Spragge's Canyon (Smith, Elder) takes its title, as you might guess, from the canyon where the Spragges lived. It was a delightful spot, a kind of earthly paradise (snakes included), and the Spragge family had made it all themselves out of unclaimed land on the Californian coast. Wherefore the Spragges loved it with a love only equalled perhaps by the same emotion in the breast of Mr. H. A. Vachell, who has written a book about it. The Spragges of the tale are Mrs. Spragge, widow of the pioneer, and her son George. With them on the ranch lived also a cousin, Samantha, a big-built capable young woman, destined by Providence and Mrs. Spragge to be the helpmate of George. But George, though he was strong and handsome and a perfect marvel with rattle-snakes (which he collected as a subsidiary source of income), was also a bit of a fool; and when, on one of his rare townward excursions, he got talking to Hazel Goodrich in a street car, her pale attractiveness and general lure proved too much for him. Accordingly Hazel was asked down to the ranch on a visit (I am taking it on trust that Mr. Vachell knows the Californian etiquette in these matters) and has the time of her life, flirting with the love-lorn George, impressing his mother, and generally scoring off poor Samantha. At least so she thought. Really, however, Mrs. Spragge had taken Hazel's measure in one, and was all the time quietly fighting her visitor for her son't future. This fight, and the character of the mother who makes it, are the best things in the book. I shall not tell you who wins. Personally I had expected a comedy climax, and was unprepared for creeps. But George, I may remind you, collected snakes. A good and virile tale.
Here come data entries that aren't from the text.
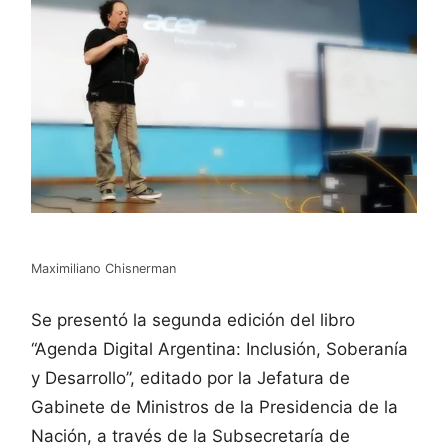
Maximiliano Chisnerman
Se presentó la segunda edición del libro
“Agenda Digital Argentina: Inclusión, Soberanía
y Desarrollo”, editado por la Jefatura de
Gabinete de Ministros de la Presidencia de la
Nación, a través de la Subsecretaría de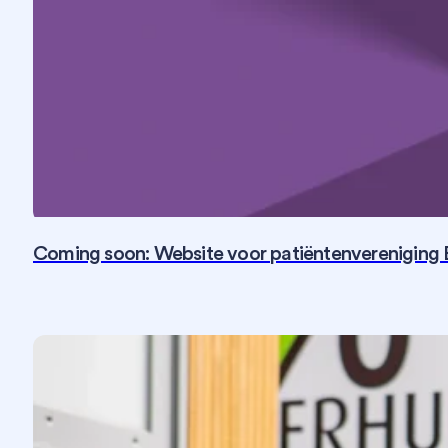
Coming soon: Website voor patiëntenvereniging 
Fotografie
SEO
Social Media
Strategie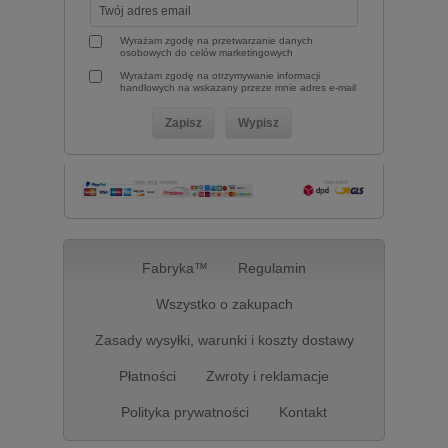
Wyrażam zgodę na przetwarzanie danych
osobowych do celów marketingowych
Wyrażam zgodę na otrzymywanie informacji
handlowych na wskazany przeze mnie adres e-mail
Fabryka™
Regulamin
Wszystko o zakupach
Zasady wysyłki, warunki i koszty dostawy
Płatności
Zwroty i reklamacje
Polityka prywatności
Kontakt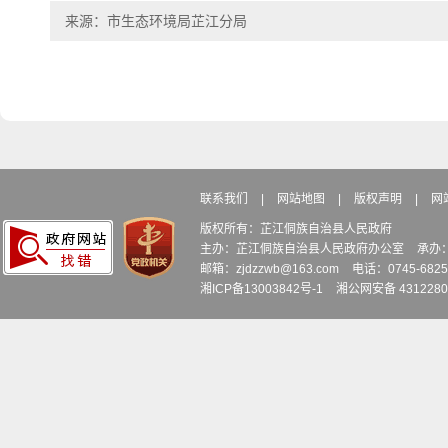
来源：市生态环境局芷江分局
联系我们
|
网站地图
|
版权声明
|
网
版权所有：芷江侗族自治县人民政府
主办：芷江侗族自治县人民政府办公室
承办
邮箱：zjdzzwb@163.com
电话：0745-6
湘ICP备13003842号-1
湘公网安备 4312280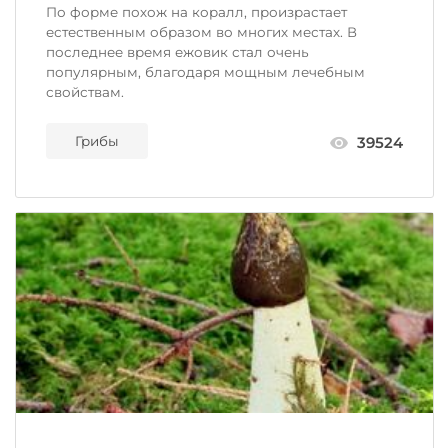
По форме похож на коралл, произрастает
естественным образом во многих местах. В
последнее время ежовик стал очень
популярным, благодаря мощным лечебным
свойствам.
Грибы
39524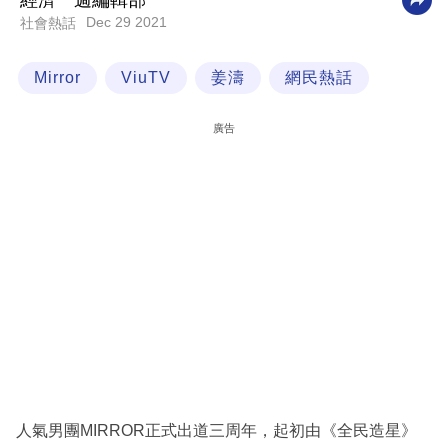
經濟一週編輯部
Dec 29 2021
社會熱話
科
技
Mirror
ViuTV
姜濤
網民熱話
職
場
廣告
生
活
時
事
專
欄
訂
閱
專
人氣男團MIRROR正式出道三周年，起初由《全民造星》
區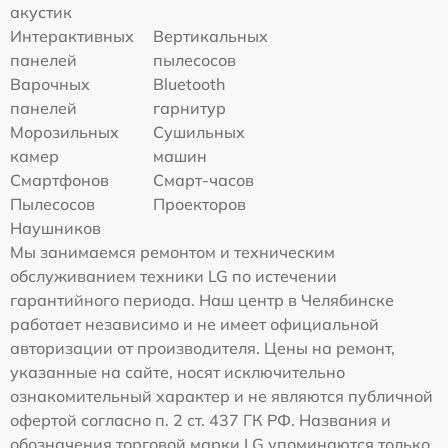
акустик
Интерактивных
Вертикальных
панелей
пылесосов
Варочных
Bluetooth
панелей
гарнитур
Морозильных
Сушильных
камер
машин
Смартфонов
Смарт-часов
Пылесосов
Проекторов
Наушников
Мы занимаемся ремонтом и техническим
обслуживанием техники LG по истечении
гарантийного периода. Наш центр в Челябинске
работает независимо и не имеет официальной
авторизации от производителя. Цены на ремонт,
указанные на сайте, носят исключительно
ознакомительный характер и не являются публичной
офертой согласно п. 2 ст. 437 ГК РФ. Названия и
обозначения торговой марки LG упоминаются только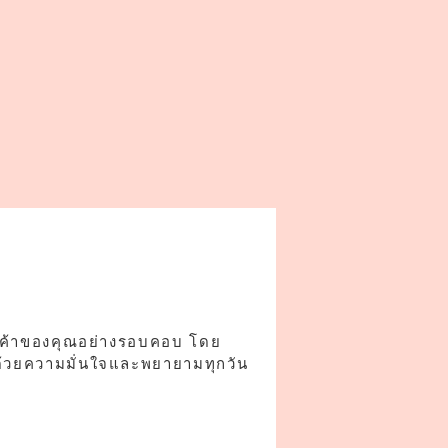
ินค้าของคุณอย่างรอบคอบ โดย
ด้วยความมั่นใจและพยายามทุกวัน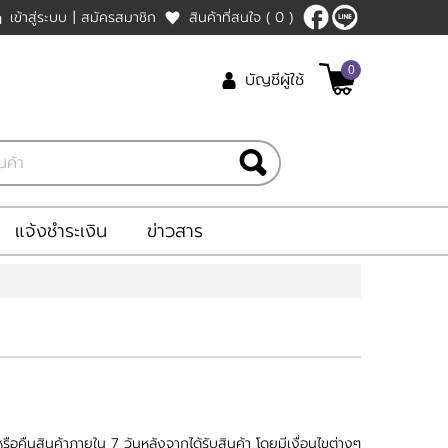
เข้าสู่ระบบ
|
สมัครสมาชิก
สินค้าที่สนใจ
( 0 )
0
บัญชีผู้ใช้
แจ้งชำระเงิน
ข่าวสาร
อคืนสินค้าภายใน 7 วันหลังจากได้รับสินค้า โดยมีเงื่อนไขต่างๆ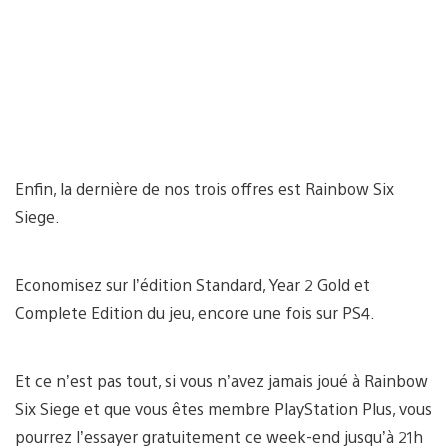
Enfin, la dernière de nos trois offres est Rainbow Six
Siege.
Economisez sur l’édition Standard, Year 2 Gold et
Complete Edition du jeu, encore une fois sur PS4.
Et ce n’est pas tout, si vous n’avez jamais joué à Rainbow
Six Siege et que vous êtes membre PlayStation Plus, vous
pourrez l’essayer gratuitement ce week-end jusqu’à 21h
Sir Melville Macnaughten hopes, in his Introduction to Days of my Years (Arnold), that his reminiscences "may be found of some interst to a patient reader"; and, when one considers that Sir Melville spent twenty-four years at Scotland Yard, many of them as chief of the Criminal Investigation Department, he can hardly be accused of undue optimism. Speaking as one of his readers, I found no difficulty at all in being patient. I have always had a weakness for official detectives, and have resented the term "Scotland Yard bungler" almost as if it were a personal affront; and now I feel that my resentment is justified. Sotland Yard does not bungle: and the advice I shall give for the future any eager-eyed, enthusiastic young murderer burning to embark on his professional career is, don't practise in London. I would not lightly steal a penny toy in the Metropolitan area. There are two hundred and seventy-nine pages in this story of crime, as seen by the man at the very centre of things, and nearly every one of them is packed with matter of absorbing interest. Consider the titles of the chapters: "Bombs and their Makers"; "Motiveless Murders"; "Half-a-day with the Bloodhounds." This, I submit, is the stuff; this, I contend, is the sort of thing you were looking for. There is something so human and simple in Sir Melville's method of narration that it is with an effort that one realises what an important person he really was, and what extraordinary ability he must have had to win and hold his high position. Even when he disparages blood-hounds I reluctantly submit to his superior knowledge and abandon one of my most cherished illusions. I hate to do it, but if he says that a blood-hound is no more use in tracking criminals than a Shetland pony would be, I must try to believe him.



THE COMPLETE SALESMAN.

Lady (rather difficult to please.) "I like this one, but—I see it's printed in Germany."

Salesman. "Well, if you like it, Madam, I wouldn't take too much notice of that statement. It's probably only another German lie!"



Revenge.

"After Herr Von Holman Bethwig's wild speech in the German Reichstag the Government might change their minds."

Cork Constitution.

It isn't much one can do to the German Chancellor just now, but these misprints of his name always annoy him, and every little helps.